══ Provided material

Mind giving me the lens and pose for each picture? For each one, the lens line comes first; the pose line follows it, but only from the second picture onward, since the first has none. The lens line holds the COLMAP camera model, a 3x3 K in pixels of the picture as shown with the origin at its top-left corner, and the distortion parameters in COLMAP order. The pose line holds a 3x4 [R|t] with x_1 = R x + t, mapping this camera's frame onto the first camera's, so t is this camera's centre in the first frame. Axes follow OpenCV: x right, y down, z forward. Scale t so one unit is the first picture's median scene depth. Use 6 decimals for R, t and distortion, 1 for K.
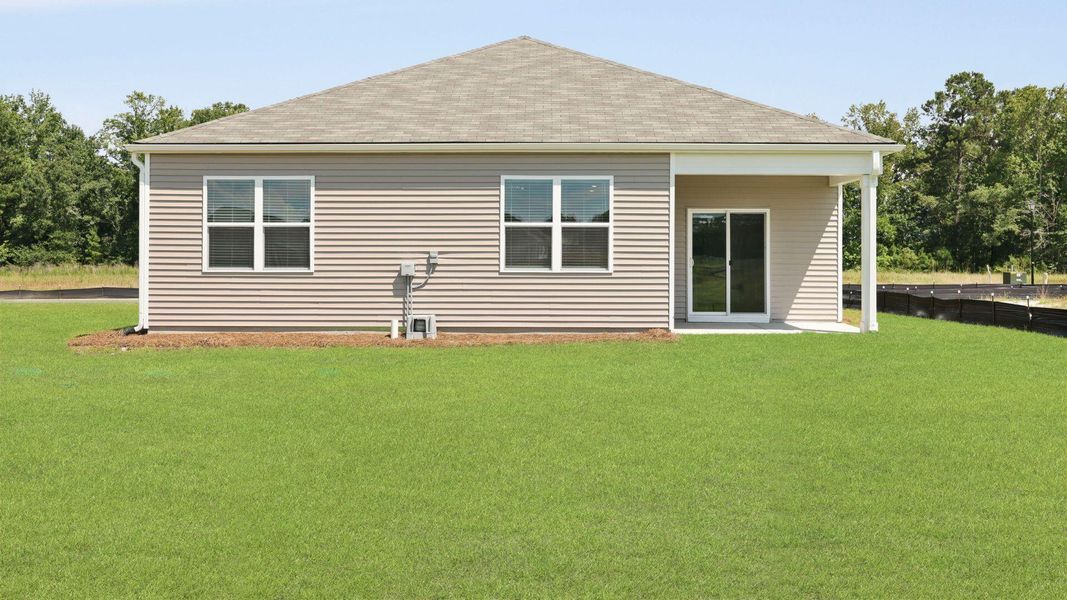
lens RADIAL K [[1016.0, 0, 534.7], [0, 1016.0, 232.3], [0, 0, 1]] dist [-0.000697, 0.012259]
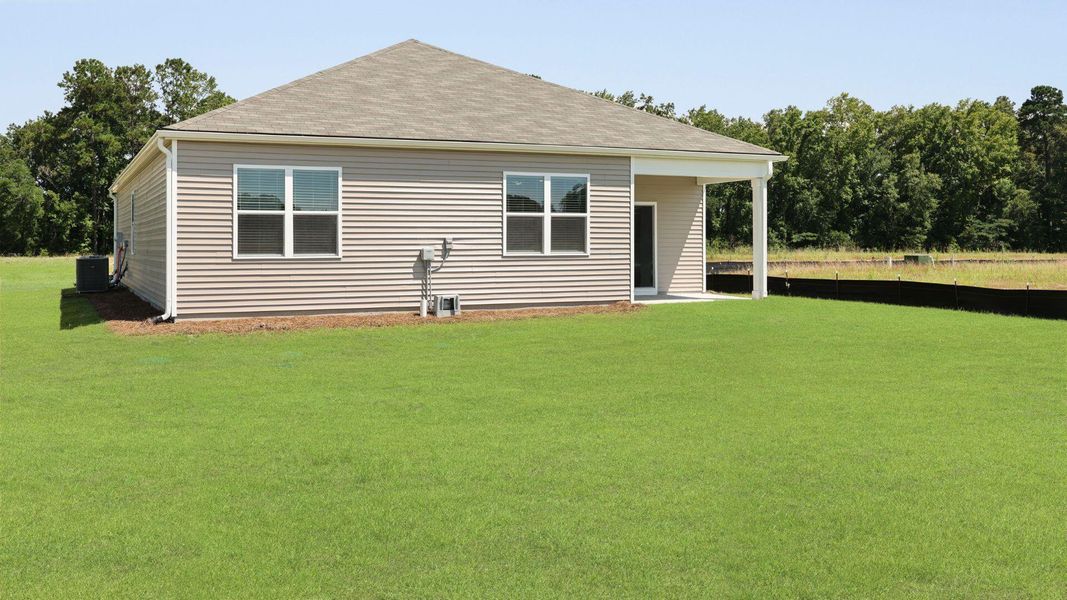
lens RADIAL K [[1016.0, 0, 534.7], [0, 1016.0, 232.3], [0, 0, 1]] dist [-0.000697, 0.012259]
pose [[0.895970, -0.001000, 0.444113, -0.508135], [-0.005343, 0.999901, 0.013032, -0.002380], [-0.444082, -0.014050, 0.895876, -0.042189]]
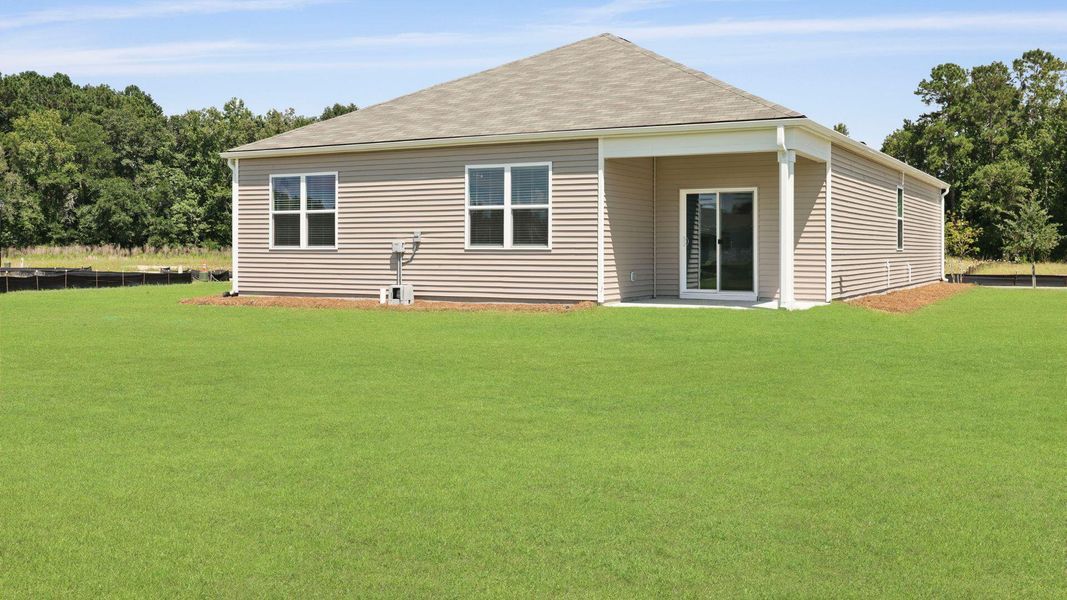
lens RADIAL K [[1016.0, 0, 534.7], [0, 1016.0, 232.3], [0, 0, 1]] dist [-0.000697, 0.012259]
pose [[0.890288, -0.008855, -0.455312, 0.558720], [0.012368, 0.999912, 0.004737, 0.015462], [0.455231, -0.009848, 0.890319, 0.008046]]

════

▶ Exercise aim: Quote the data above in full and without alteration; skip the pictures.

▶ Response area:
Mind giving me the lens and pose for each picture? For each one, the lens line comes first; the pose line follows it, but only from the second picture onward, since the first has none. The lens line holds the COLMAP camera model, a 3x3 K in pixels of the picture as shown with the origin at its top-left corner, and the distortion parameters in COLMAP order. The pose line holds a 3x4 [R|t] with x_1 = R x + t, mapping this camera's frame onto the first camera's, so t is this camera's centre in the first frame. Axes follow OpenCV: x right, y down, z forward. Scale t so one unit is the first picture's median scene depth. Use 6 decimals for R, t and distortion, 1 for K.
lens RADIAL K [[1016.0, 0, 534.7], [0, 1016.0, 232.3], [0, 0, 1]] dist [-0.000697, 0.012259]
lens RADIAL K [[1016.0, 0, 534.7], [0, 1016.0, 232.3], [0, 0, 1]] dist [-0.000697, 0.012259]
pose [[0.895970, -0.001000, 0.444113, -0.508135], [-0.005343, 0.999901, 0.013032, -0.002380], [-0.444082, -0.014050, 0.895876, -0.042189]]
lens RADIAL K [[1016.0, 0, 534.7], [0, 1016.0, 232.3], [0, 0, 1]] dist [-0.000697, 0.012259]
pose [[0.890288, -0.008855, -0.455312, 0.558720], [0.012368, 0.999912, 0.004737, 0.015462], [0.455231, -0.009848, 0.890319, 0.008046]]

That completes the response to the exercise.